Records for the task
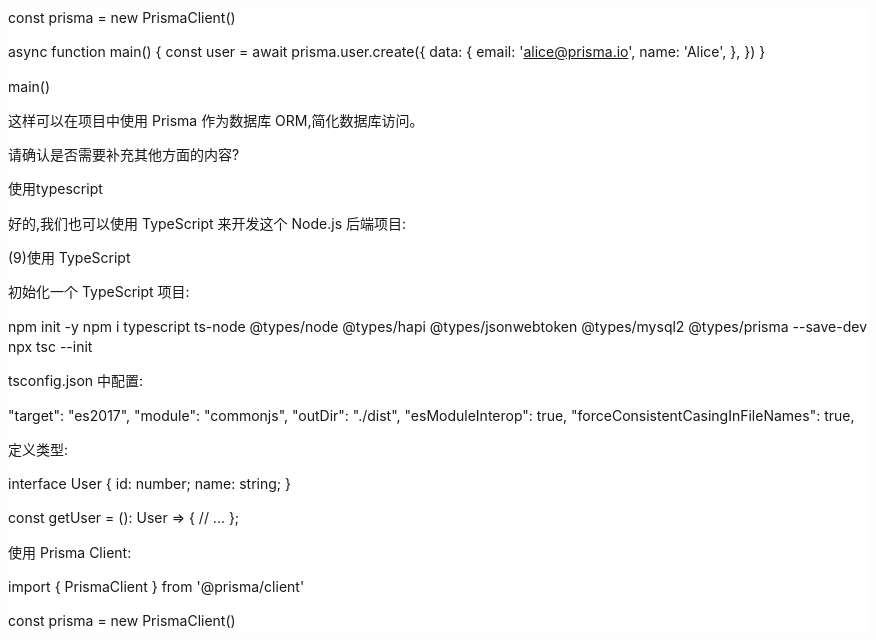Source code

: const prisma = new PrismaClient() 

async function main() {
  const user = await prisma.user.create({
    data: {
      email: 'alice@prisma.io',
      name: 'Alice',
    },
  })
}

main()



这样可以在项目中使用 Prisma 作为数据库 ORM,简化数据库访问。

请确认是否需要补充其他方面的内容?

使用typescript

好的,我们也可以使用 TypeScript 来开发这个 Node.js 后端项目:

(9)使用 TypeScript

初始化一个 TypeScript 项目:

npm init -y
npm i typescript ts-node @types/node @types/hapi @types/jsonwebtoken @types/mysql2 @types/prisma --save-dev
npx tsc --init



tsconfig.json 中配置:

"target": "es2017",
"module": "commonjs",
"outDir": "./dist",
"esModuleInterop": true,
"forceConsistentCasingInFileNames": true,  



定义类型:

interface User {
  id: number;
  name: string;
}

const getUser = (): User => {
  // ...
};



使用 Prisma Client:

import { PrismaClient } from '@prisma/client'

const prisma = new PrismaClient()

* * *

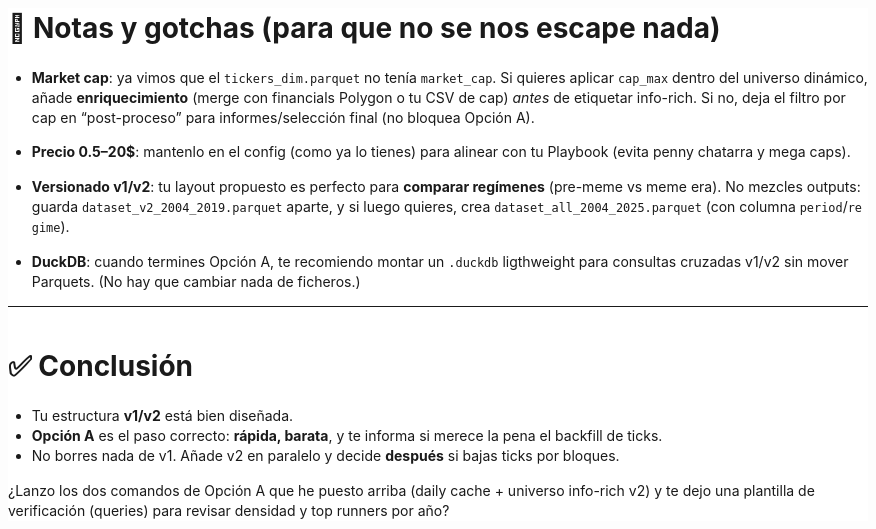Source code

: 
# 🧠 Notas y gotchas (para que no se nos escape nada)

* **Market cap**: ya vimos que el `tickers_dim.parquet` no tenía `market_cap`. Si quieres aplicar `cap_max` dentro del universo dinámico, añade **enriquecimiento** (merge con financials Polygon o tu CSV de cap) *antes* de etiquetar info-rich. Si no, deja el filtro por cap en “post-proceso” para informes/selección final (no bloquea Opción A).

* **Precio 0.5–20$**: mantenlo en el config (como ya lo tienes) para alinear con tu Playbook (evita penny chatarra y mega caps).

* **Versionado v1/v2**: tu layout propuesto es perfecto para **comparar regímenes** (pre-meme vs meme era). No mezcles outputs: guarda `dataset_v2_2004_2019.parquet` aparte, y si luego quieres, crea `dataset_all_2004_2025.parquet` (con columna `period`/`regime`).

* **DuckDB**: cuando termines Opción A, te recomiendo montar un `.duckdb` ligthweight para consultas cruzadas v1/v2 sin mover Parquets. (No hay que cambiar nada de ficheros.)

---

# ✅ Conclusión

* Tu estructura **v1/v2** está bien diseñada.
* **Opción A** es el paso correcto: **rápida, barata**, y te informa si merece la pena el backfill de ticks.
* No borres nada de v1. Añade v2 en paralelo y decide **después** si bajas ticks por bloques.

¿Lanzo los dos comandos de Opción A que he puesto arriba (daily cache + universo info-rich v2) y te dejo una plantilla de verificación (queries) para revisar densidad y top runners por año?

Written task
Copy down each line in the entries that has the word "ticks".

Solution for this task
* **Opción A** es el paso correcto: **rápida, barata**, y te informa si merece la pena el backfill de ticks.
* No borres nada de v1. Añade v2 en paralelo y decide **después** si bajas ticks por bloques.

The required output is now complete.